Policies under Biden
Foreign policy: some things will change, but not the position with China

With Biden in the White House, the US will seek to reconnect with various multilateral agencies following the disagreements and withdrawals that occurred during the Trump administration. Indeed, Biden has promised to request for the US to be reinstated in the Paris Climate Agreement on his first day in office, and it will surely not be long before we see the US once again forming part of the World Health Organization, from which it withdrew a few months ago. Yet one of the great unknowns that Biden’s presidency will have to resolve is the extent to which the Trump era has marked a turning point in the US’ capacity to lead proposals in the field of multilateral cooperation.

Biden’s victory has also led to talk of a rapprochement with Europe. After all, the alliances forged between the two regions and other Asian countries led to the «international liberal order», which protected common interests and values for decades. On this occasion, the more-than-likely transatlantic rapprochement will have a lot to do with the US’ need to seek allies in its efforts to curb the rise of China, especially in the technological sphere.5 Nevertheless, although trade and investment relations between the US and the EU remain the closest in the world,6 Europe could find that it is highly constrained, given that the Old Continent faces the next industrial revolution without major technological champions and a high degree of dependence on Chinese technology.

The US-China decoupling process will be an area of continuity under the Biden administration. One only has to look at the «Buy American» slogan proclaimed during the Democratic presidential campaign for evidence of this. However, the way in which the rivalry with China is approached will probably be different under Biden’s mandate. For instance, the new administration is more likely to seek strategic alliances to force change in China. Biden may also try to open new diplomatic avenues with the Asian giant in the fight against threats that are clearly global in nature, such as climate change.

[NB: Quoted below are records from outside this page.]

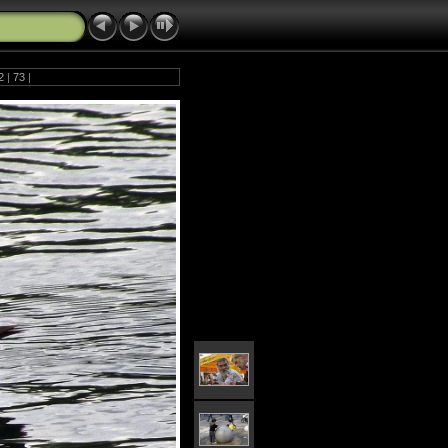
2
|
73
|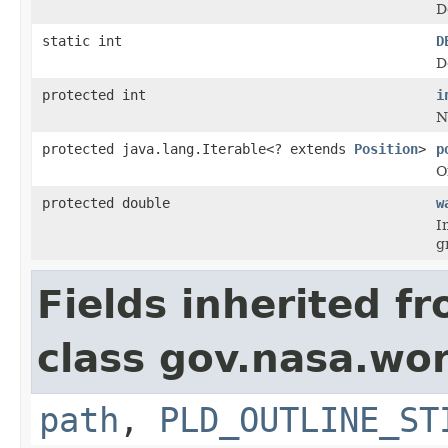
D
static int
D
D
protected int
i
N
protected java.lang.Iterable<? extends
Position
>
p
O
protected double
w
I
g
Fields inherited f
class gov.nasa.wo
path
,
PLD_OUTLINE_ST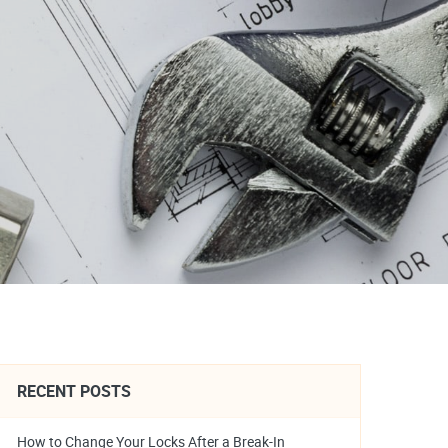
RECENT POSTS
How to Change Your Locks After a Break-In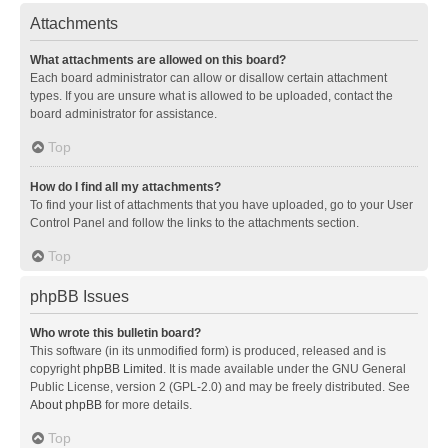
Attachments
What attachments are allowed on this board?
Each board administrator can allow or disallow certain attachment
types. If you are unsure what is allowed to be uploaded, contact the
board administrator for assistance.
Top
How do I find all my attachments?
To find your list of attachments that you have uploaded, go to your User
Control Panel and follow the links to the attachments section.
Top
phpBB Issues
Who wrote this bulletin board?
This software (in its unmodified form) is produced, released and is
copyright
phpBB Limited
. It is made available under the GNU General
Public License, version 2 (GPL-2.0) and may be freely distributed. See
About phpBB
for more details.
Top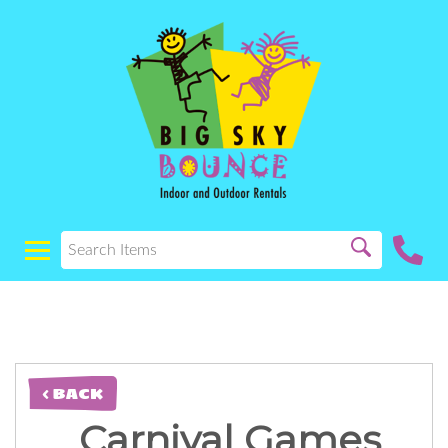
< BACK
Carnival Games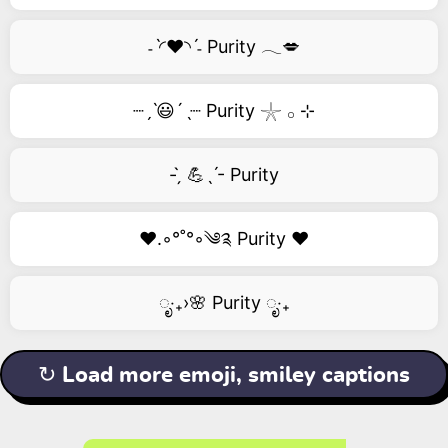
˗ˋ◜❤️◝ˊ˗ Purity 𓂃💋
┈ˏˋ😃´ˎ┈ Purity 𓇼 𓂂 ⊹
- ̗̀ 💪ˎˊ- Purity
❤️.◦°˚°◦༄༉ Purity ❤️
ೃ‧₊›🌸 Purity ೃ‧₊
↻ Load more emoji, smiley captions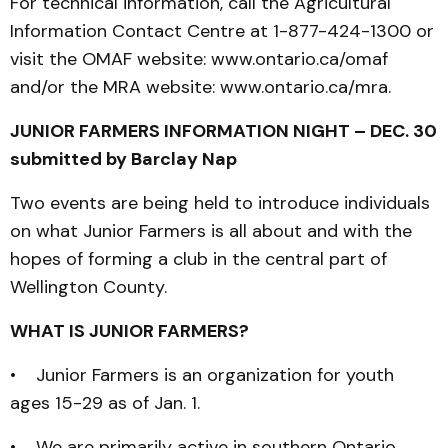
For technical information, call the Agricultural
Information Contact Centre at 1-877-424-1300 or
visit the OMAF website: www.ontario.ca/omaf
and/or the MRA website: www.ontario.ca/mra.
JUNIOR FARMERS INFORMATION NIGHT – DEC. 30
submitted by Barclay Nap
Two events are being held to introduce individuals
on what Junior Farmers is all about and with the
hopes of forming a club in the central part of
Wellington County.
WHAT IS JUNIOR FARMERS?
• Junior Farmers is an organization for youth
ages 15-29 as of Jan. 1.
• We are primarily active in southern Ontario.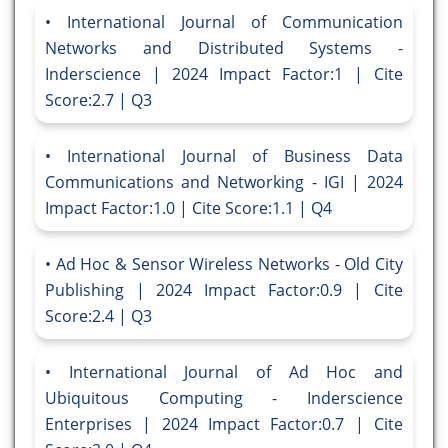
International Journal of Communication
Networks and Distributed Systems -
Inderscience | 2024 Impact Factor:1 | Cite
Score:2.7 | Q3
International Journal of Business Data
Communications and Networking - IGI | 2024
Impact Factor:1.0 | Cite Score:1.1 | Q4
Ad Hoc & Sensor Wireless Networks - Old City
Publishing | 2024 Impact Factor:0.9 | Cite
Score:2.4 | Q3
International Journal of Ad Hoc and
Ubiquitous Computing - Inderscience
Enterprises | 2024 Impact Factor:0.7 | Cite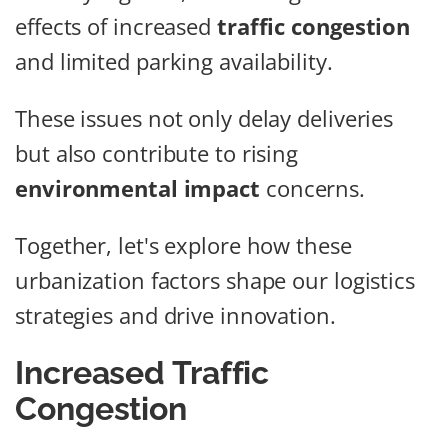
effects of increased
traffic congestion
and limited parking availability.
These issues not only delay deliveries
but also contribute to rising
environmental impact
concerns.
Together, let's explore how these
urbanization factors shape our logistics
strategies and drive innovation.
Increased Traffic
Congestion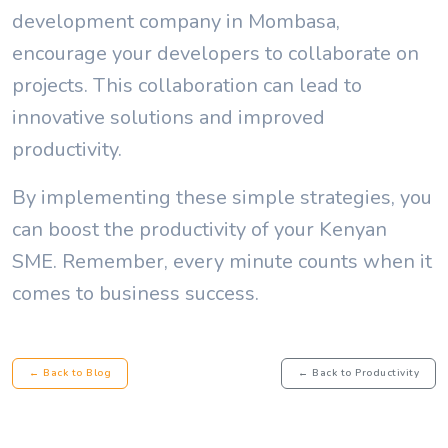
development company in Mombasa,
encourage your developers to collaborate on
projects. This collaboration can lead to
innovative solutions and improved
productivity.
By implementing these simple strategies, you
can boost the productivity of your Kenyan
SME. Remember, every minute counts when it
comes to business success.
← Back to Blog
← Back to Productivity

Ultimately, in 2021 US policies will focus on domestic needs, at a time when the COVID-19 crisis is having a serious impact on the economy (that is, a fiscal package and infrastructure spending). As for foreign policy, a reconnection with multilateral cooperation agencies and a rapprochement with Europe can be expected, while the dispute with China will continue (but undoubtedly with a more diplomatic approach).

  • 5. See the Focus «The US-China technology conflict: an initial insight» in the MR11/2020.
  • 6. The EU remains the US’ main trading partner (even without the United Kingdom), and it is also the region with which it maintains the closest relations in terms of foreign direct investment.